One (1) client-side:
- Client-side encryption.
LECTURE-22 ( Storage Gateway )
AWS storage gateway is an on premise virtual appliance that can be used to cache s3 locally at a customer site. Storage Gateway is a service that connects an on-premise software appliance with cloud-based storage to provide seamless and secure integration between and organizations on-premises IT environment and AWS’s storage infrastructure. The service enables you to securely store data to the AWS cloud for scalable and cost effective storage.
AWS storage gateway software appliance is available for download as a virtual machine (VM) image that we install on a host in our datacenter. Storage Gateway supports either VMWare ESXi or Microsoft Hyper-V.
Four types of storage gateway:
File Gateway (NFS): Stores flat files like docs, pdfs, images into S3.
Volumes Gateway (iSCSI): This is block based storage. The volume interface presents your applications with disk volumes using the iSCSI block protocol. We can install OS&Databases on it. So, its like a HDD. Volume gateways take virtual hard disks that are on premise and we back them up to virtual Hard Disks that exist within AWS. Snapshots are incremental.
- Stored Volumes (Gateway stored volume): This way, we are storing entire copy of our data on site and we asynchronously back up that data to AWS.
- Cached Volumes (Gateway stored volume): This way we’re only storing the most recently accessed data on site and the rest of the data is backed off into Amazon. 1GB-32TB in size for cached volumes.
Tape Gateway (Gateway virtual tape library): Its backup and archiving solution. Allows us to create virtual tapes and send them to S3 and we can use lifecycle policy to send them to glacier. Uses popular applications like NetBackup, Backup Exec, Veeam etc.
LECTURE-23 ( Snowball )
Before snowball there was a import-export disk. AWS import/export disk accelerates moving large amounts of data into and out of the AWS cloud using portable storage devices for transport.
For transferring a large data, we could send a physical storage device containing the data to Amazon and they transfer the data to S3 by high speed internal network. It bypasses entire internet connection. But problem is to deal with lot of different type of devices and connection. So, in reinvent 2015, Amazon introduced three snowballs,
Snowball: 50TB. Physical storage device.
Snowball Edge: 100TB. Has compute capacity. Its more or less a AWS datacenter we can bring on premises. A AWS datacenter in a box.

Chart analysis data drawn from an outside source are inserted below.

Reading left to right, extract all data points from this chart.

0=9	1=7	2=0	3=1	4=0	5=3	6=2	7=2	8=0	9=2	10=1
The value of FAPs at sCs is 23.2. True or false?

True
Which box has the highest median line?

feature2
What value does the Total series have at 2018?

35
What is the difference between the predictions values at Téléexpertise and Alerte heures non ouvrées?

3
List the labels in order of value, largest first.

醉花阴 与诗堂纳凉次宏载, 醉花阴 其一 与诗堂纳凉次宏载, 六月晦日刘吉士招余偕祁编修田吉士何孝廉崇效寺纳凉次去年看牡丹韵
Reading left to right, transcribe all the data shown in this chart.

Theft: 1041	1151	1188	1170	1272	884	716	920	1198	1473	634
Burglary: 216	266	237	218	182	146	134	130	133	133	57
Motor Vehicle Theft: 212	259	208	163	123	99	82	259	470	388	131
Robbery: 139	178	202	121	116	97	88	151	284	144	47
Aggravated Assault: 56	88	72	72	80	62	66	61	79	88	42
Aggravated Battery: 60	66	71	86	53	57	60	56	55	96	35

Snowmobile: Petabytes and Exabytes of data. Upto 100 PB per snowmobile, a 45ft long shipping container. We can do both import/export through snowball.
LECTURE-24 ( LAB )
We need to download snowball command line tool (client). Download manifest and copy the client unlock code.
./snowball start -i IPAddress -m MenifestFileName -u UnlockCode
./snowball cp FileToBeCopied s3://BucketName
LECTURE-25 ( Transfer Accelaration )
It utilizes the Cloudfront Edge Network to accelerate uploads to S3. Instead of upload to S3, we can use a distinct URL to upload directly to an edge location which will then transfer that file to S3.

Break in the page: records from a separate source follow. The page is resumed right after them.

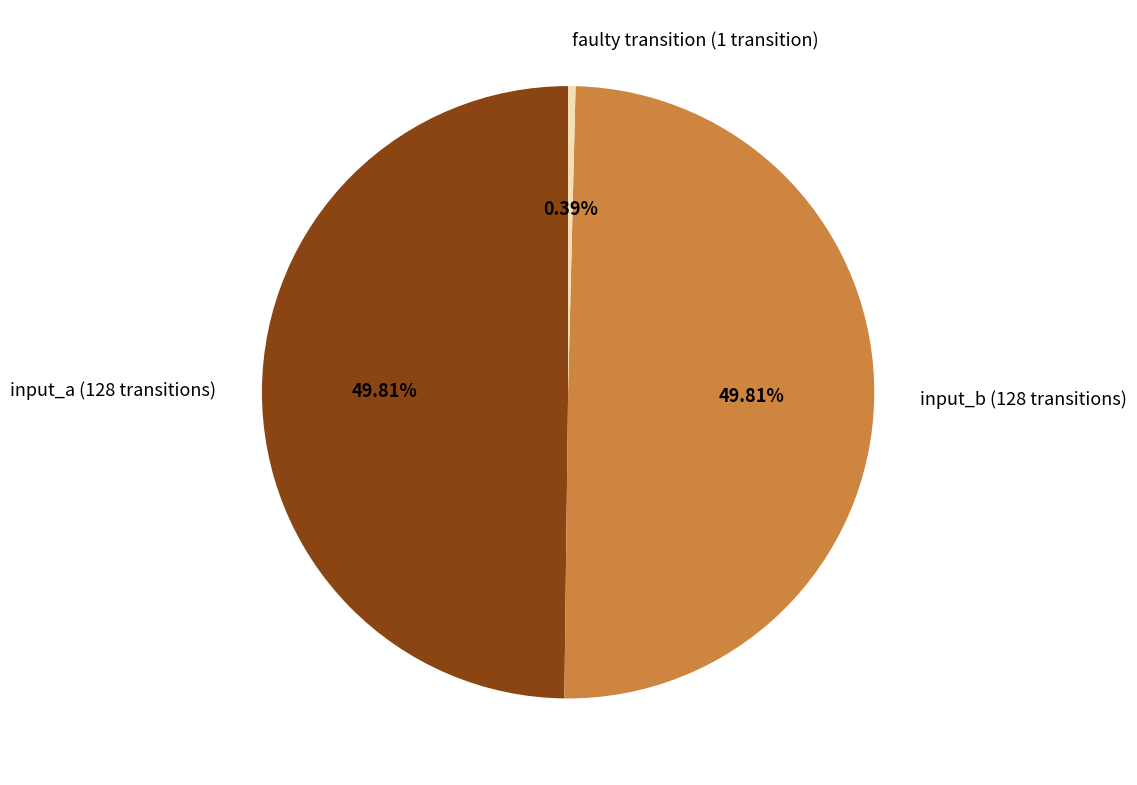

Approximately how many times larger is the value at input_b (128 transitions) compared to faulty transition (1 transition)?

128.0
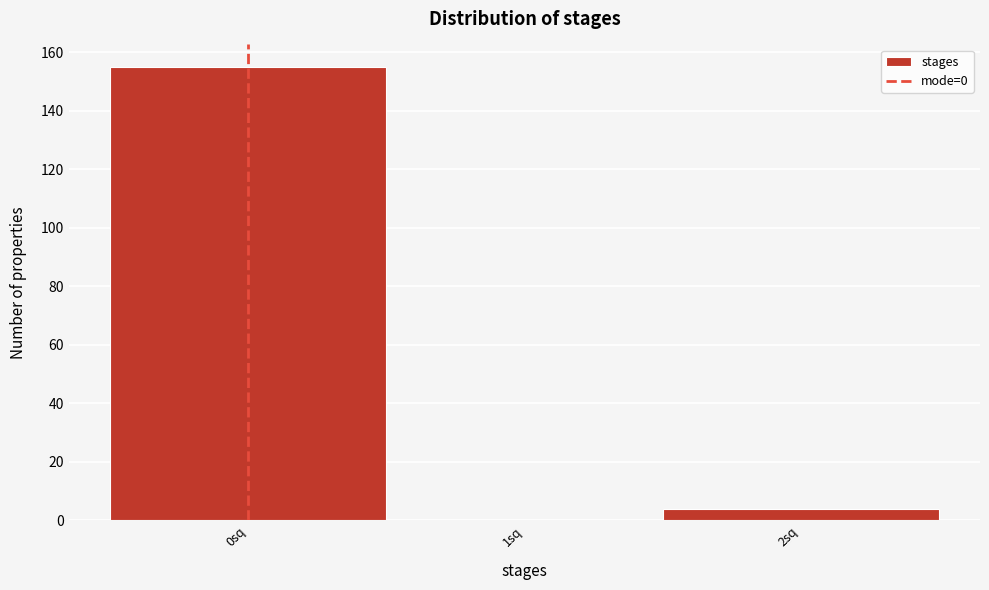

Which range on the x-axis has the tallest bar?

-0.5 to 0.5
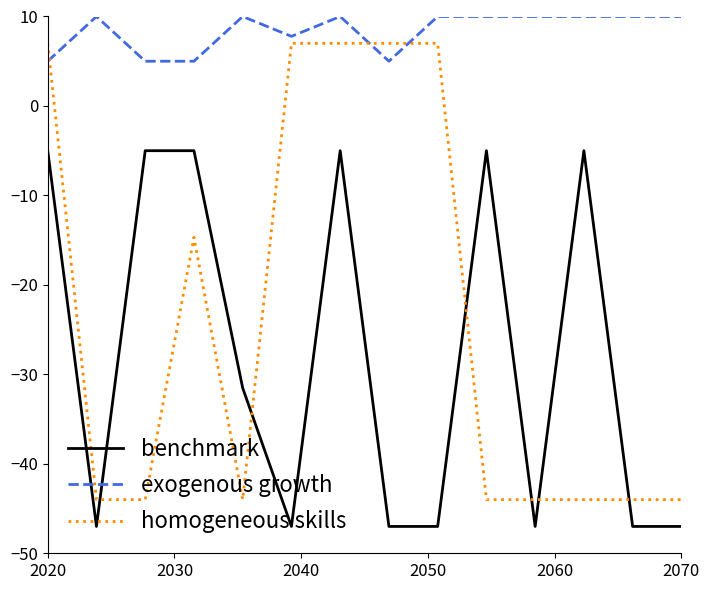

Which series has the largest total across all categories?

exogenous growth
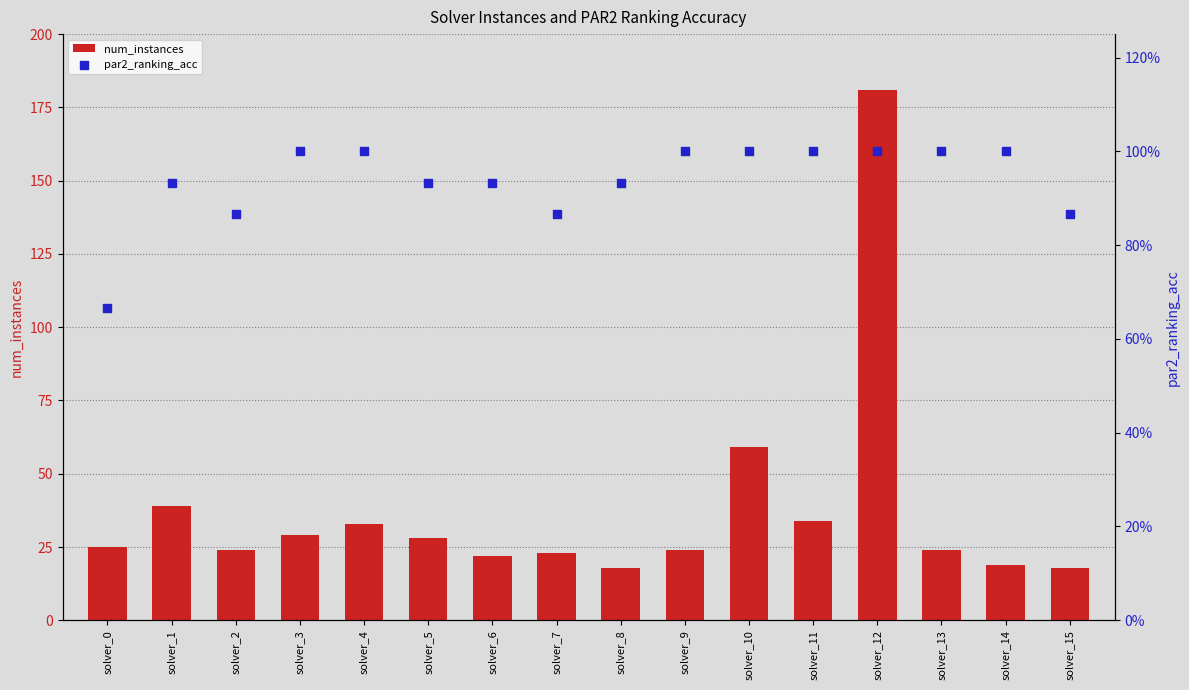

Which series reaches the minimum Y coordinate?

par2_ranking_acc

Distinct URL sample: acloudguru.s3-accelarate.amazonaws.com
LECTURE-26 ( a static website )
The format of the URL of static site would be:
http://BucketName.s3-website.ca-central -1.amazonaws.com
http://sajibwebsite.s3-website.ca-central-1.amazonaws.com
LECTURE-27 ( S3 Summary )
- S3 is object based storage.
- File size is 0 Bytes – 5 TB. Unlimited storage.

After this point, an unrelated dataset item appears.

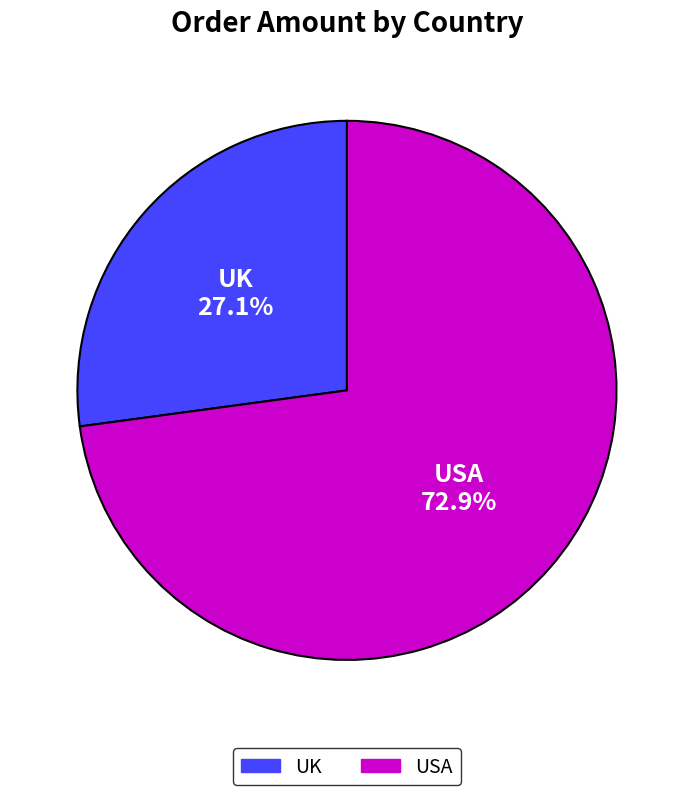

To the nearest percent, what is the difference between the UK and USA slice percentages?

46%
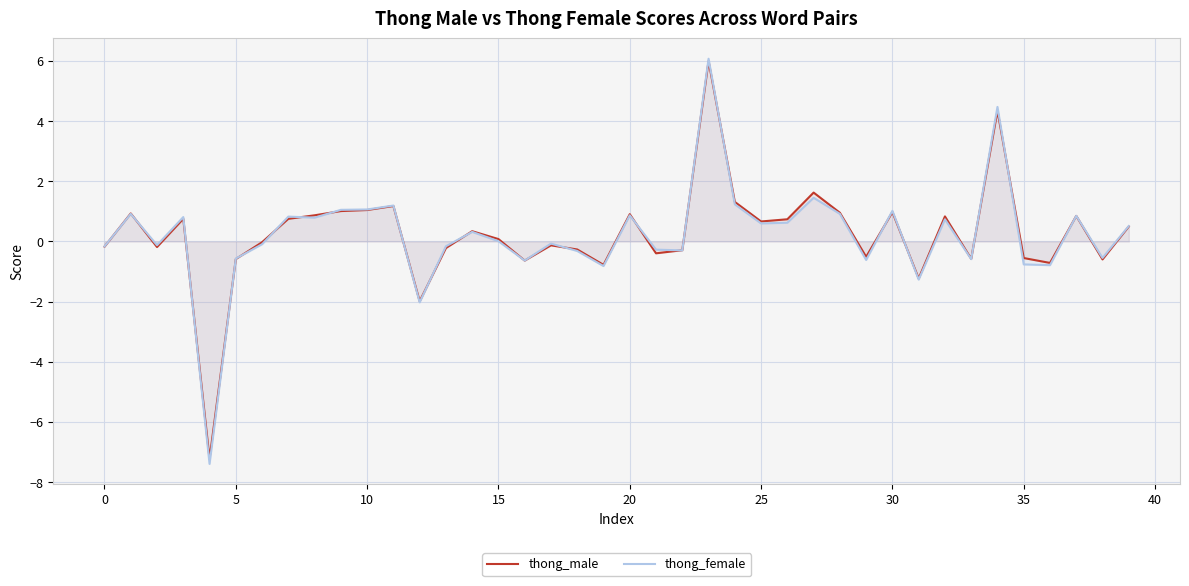

What is the difference between the highest and lowest values at 30?

0.1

- Files are stored in buckets. Bucket names are universal.
- Read after write consistency for new objects, eventual consistency for update/delete an object.
- Storage tiers:
- Edge locations are not just READ only, we can write to them too (i.e. put an object on them). Then it will replicate up to the origin.
- Objects are cached for the life of the TTL (Time to Live).
- We can clear the cached objects but it will be charged. Use Case: I have updated my object and I don’t want my users to wait default 24 hours wait to get the updated object.
- S3 buckets can be configured to create access logs which logs all requests to S3 bucket. We can log it inside another bucket
- SSE-S3, SSE-KMS, SSE-C, client side encryption.
- We can load files to S3 much faster by enabling multipart upload.